By Benedict Alli
11 June 2012 – With the 1st of June having arrived media across Nigeria has been awash with news about the review of the country’s electricity tariff.
The unanswered questions by many are:
- Are Nigerians paying very low electricity tariffs compared to their counterparts from other parts of Africa?
- Are the poor going to be better off due to this review in tariffs which the government claims it is subsidising?
- Who benefits from this review and who actually is made to pay more?
- How can the tariff review encourage investors to chip into the power market in Nigeria?
For answer these questions, I dived into the government MYTO document and really took a hard look at the new tariff rates and the thinking behind it. What I saw gives me hope that we have a thinking government. Before you shout “Judas” please take a look at the document again which is found here.

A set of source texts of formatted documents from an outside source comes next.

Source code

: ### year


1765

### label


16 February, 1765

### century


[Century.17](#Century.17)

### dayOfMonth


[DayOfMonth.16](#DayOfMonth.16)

I found that the formulator of the policy had the urban poor and rural dwellers in mind and heavily subsidies it for the R2 category too. The argument from the government side has always been that we pay one of the lowest tariffs in the west African sub region. I asked myself how they got their figure so I went into the website of The Union of Producers, Transporters and Distributors of Electrical Power in Africa (UPDEA). A body, which was established in May 1970 and has its headquarters in Abidjan, Cote d’ Ivoire.
In 2010, UPDEA published a document, which it calls The comparative study of electricity tariffs in Africa. Click on this link and you will see that Nigeria pays one of the lowest tariffs in Africa. (This tariff cannot attract investors. In fact anyone will be foolish to invest in the power sector with this tariff.)
If this document is anything to go by, then it is near criminal for the government to allow electricity tariffs to remain the same; especially for the well-off. Some argue that the government should increase supply before thinking of a tariff review. That is such a plausible argument but my response is how? It will cost billions to give us at least the 30,000 MW to 50,000 MW Nigeria requires to get constant electrical supply. Do you know how much MW we are currently generating? Close to 4,000 that’s just 1/7 per cent of what we actually need. This is after successive governments have invested in electricity in Nigeria. Only private investors who want a healthy return in their investments can actually provide such an amount. No government the world over will invest that kind of money in generating electricity. So for those clamouring for an improvement in the power situation before a tariff review, think again. How can government make such an investment when other sectors of the economy are crying out for handouts as well? Government can decide to allow the exiting status quo and hope investors come (even my uneducated grandma can posit that no one will invest in the sector if tariffs remain as they are) or take action now and make it attractive for investors.
This government has demonstrated a willingness to get the power situation right. It is going about it the right way and I will show you why I think so.
Firstly, it appointed a round peg in a round hole; a proven academic and a power person in the person of Prof Bart Nnaji. I have followed his career closely and I know he talks, eat and sleeps power. If Prof Bart Nnaji does not get it right in setting us on the road to a more sustainable power situation in Nigeria, then am afraid there is little hope left. He is doing all the right things to get it right. I dare to hope he will get it right. I believe time will prove me right
Now what is he is doing that will make me dare to hope? Firstly, there is his determination to ensure that government has no business in running power in Nigeria. I take a close look at Prof Nnaji and each time I do, I see a Nigerian who puts the nation first before his own desire. How else can you explain a government official who is enthusiastic about allowing private investors to take over what other corrupt officials in his shoes would have resisted because to them, it would have been taking from them an opportunity to loot. He is going about passing the message in a dignified manner and he understands how it works.
Secondly, the decision to privatise the industry gives me joy. See what happens to the Telecom industry. Imagine that happening to electricity supply in Nigeria. I can see the smile on your face. It will happen. I read somewhere that all the power plants had been bid for and winners will be announced in October. A Canadian company has also won the bid to manage transmission, The power sector has attracted investment from USIM and General Electric and things are looking up. Contrast this with the administrations of the past and even a die-hard critic will agree that this government is doing this differently.
Lastly, the Independent Power Projects have seen most of the power and gas projects completed and on schedule. This will ensure that the power situation improves. Because the availability of gas will ensure that power plants operating below capacity will be fired to full power this will result in more megawatts and that means that my a/c will run longer, I will watch TV for longer and children can do their homework for longer. I dare to hope.